Texte étudié

===

Conférence prononcée par le ministre de l'Intérieur à l'Institut des hautes études de défense nationale (IHEDN) le 6 mai 1980.
La sécurité publique des Français
Je mesure l’honneur qui m’est fait de m’adresser ce matin à un auditoire aussi choisi que le vôtre, et je vous remercie d’avoir donné comme thème à notre débat la sécurité des Français. Vous auriez pu en retenir très naturellement un autre, tant est riche en attributions le ministère dont j’ai la charge, mais il est vrai que si l’on se réfère aux sondages, la crainte devant les actes de violence figure parmi les principales préoccupations de nos concitoyens.
Je vous parlerai donc de cette sécurité-là, sans me donner le ridicule de traiter devant des experts de cette autre sécurité que nos forces armées ont en charge, sans évoquer non plus ce qu’il est convenu d’appeler la sécurité civile, faite de tous les dangers qu’a multiplié le progrès technique et dont le bilan est pour la collectivité beaucoup plus lourd en vies humaines et coûteux en argent que les méfaits de la criminalité. Qu’il me suffise ici de citer deux chiffres : l 800 morts chaque année par homicide et 20 000 par accidents, dont plus de 12 000 au titre des accidents de la route.
J’en viens donc au thème que vous m’avez suggéré : celui de la sécurité dite publique, c’est-à-dire en réalité du sentiment d’insécurité que ressentent trop de nos compatriotes. Je vous propose, successivement, d’en analyser les causes, d’en indiquer les formes, de décrire enfin les mesures à prendre pour en maîtriser le développement en attendant d’en contrôler les causes.
Les causes (1)
La sécurité est devenue un problème politique majeur dans la mesure où la montée de la violence a pour origine un fait de société.
La sécurité est un tout.
Quand Montesquieu écrivait : « la liberté politique est cette tranquillité d’esprit qui provient de l’opinion que chacun a de sa sûreté », je suis sûr qu’il se faisait de la sûreté une idée plus large.
Si le ministre de l’Intérieur se trouve en assumer la responsabilité essentielle, il l’assume en quelque sorte en aval, et plusieurs de ses collègues du gouvernement, consciemment ou inconsciemment, la partagent avec lui… Mieux, l’ensemble des Français.
Depuis un quart de siècle s’est peu à peu créé un environnement sociologique nouveau.
Au sein de la famille, trop de parents ont tendance à se décharger – le développement du travail féminin, qui n’est pas en soi une mauvaise chose, aidant – sur la télévision ou sur les maîtres du soin d’assumer ce qui leur revient en propre dans l’éducation de leurs enfants.
Trop d’enseignants ne font plus à l’instruction civique la place que leur faisait l’école de Jules Ferry, alors que cependant elle serait, aujourd’hui plus qu’hier, nécessaire.
Une urbanisation à base de gigantisme et d’anonymat, la concentration dans des grandes villes, que notre peuple profondément terrien n’a jamais assimilée, favorisent chez les uns la désespérance, chez d’autres les impulsions agressives, en même temps qu’elles aident, en les fondant dans une masse, à la dissimulation des coupables ou des armes.

===

Données sources
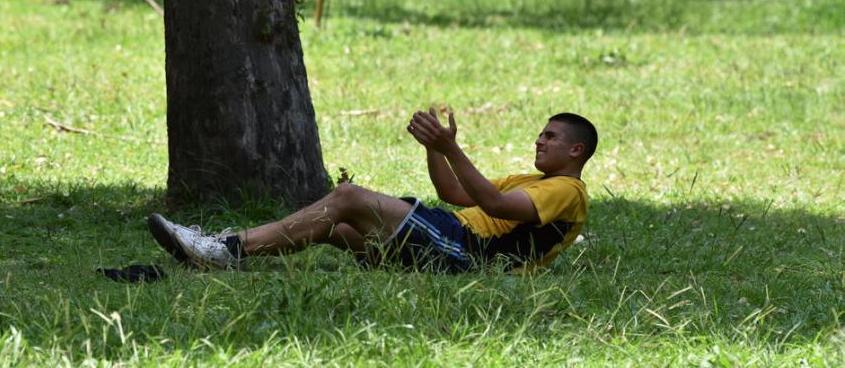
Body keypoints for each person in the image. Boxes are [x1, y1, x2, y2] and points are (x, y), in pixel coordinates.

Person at [148, 110, 597, 273]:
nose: (540, 140)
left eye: (551, 137)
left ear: (576, 150)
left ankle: (223, 249)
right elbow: (454, 193)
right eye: (541, 133)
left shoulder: (568, 191)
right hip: (450, 236)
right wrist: (434, 148)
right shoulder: (533, 181)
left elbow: (494, 206)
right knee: (336, 225)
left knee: (348, 197)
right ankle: (216, 257)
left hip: (468, 253)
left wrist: (451, 145)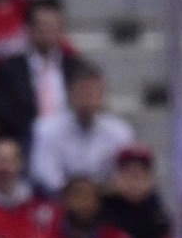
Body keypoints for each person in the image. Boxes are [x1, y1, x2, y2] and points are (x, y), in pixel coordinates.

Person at [29, 61, 134, 197]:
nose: (88, 98)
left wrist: (95, 193)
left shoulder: (120, 131)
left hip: (106, 202)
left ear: (102, 95)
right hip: (60, 202)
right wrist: (80, 194)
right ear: (70, 94)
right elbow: (45, 176)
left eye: (94, 92)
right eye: (83, 91)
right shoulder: (45, 129)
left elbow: (123, 177)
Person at [0, 0, 81, 154]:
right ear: (29, 28)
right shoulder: (10, 69)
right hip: (26, 143)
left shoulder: (75, 68)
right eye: (43, 25)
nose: (49, 32)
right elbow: (4, 114)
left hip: (69, 144)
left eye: (54, 26)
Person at [102, 143, 170, 238]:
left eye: (139, 173)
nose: (133, 181)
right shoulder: (100, 216)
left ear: (150, 179)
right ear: (116, 177)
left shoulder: (159, 219)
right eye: (127, 173)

===

Exercice à traiter
Pour chacune des affirmations suivantes, indiquez par oui ou par non si elle s'accorde avec le discours sur la sécurité publique, en citant les mots décisifs du discours.
(a) L'orateur juge le travail féminin mauvais en soi.
(b) L'orateur estime que l'instruction civique serait aujourd'hui plus nécessaire qu'hier.
(c) L'orateur annonce qu'il traitera de la sécurité civile.
Les données n'ont aucun lien avec le discours.

Corrigé de l'exercice
(a) Non : « le développement du travail féminin, qui n’est pas en soi une mauvaise chose ».
(b) Oui : « alors que cependant elle serait, aujourd’hui plus qu’hier, nécessaire ».
(c) Non : « sans évoquer non plus ce qu’il est convenu d’appeler la sécurité civile ».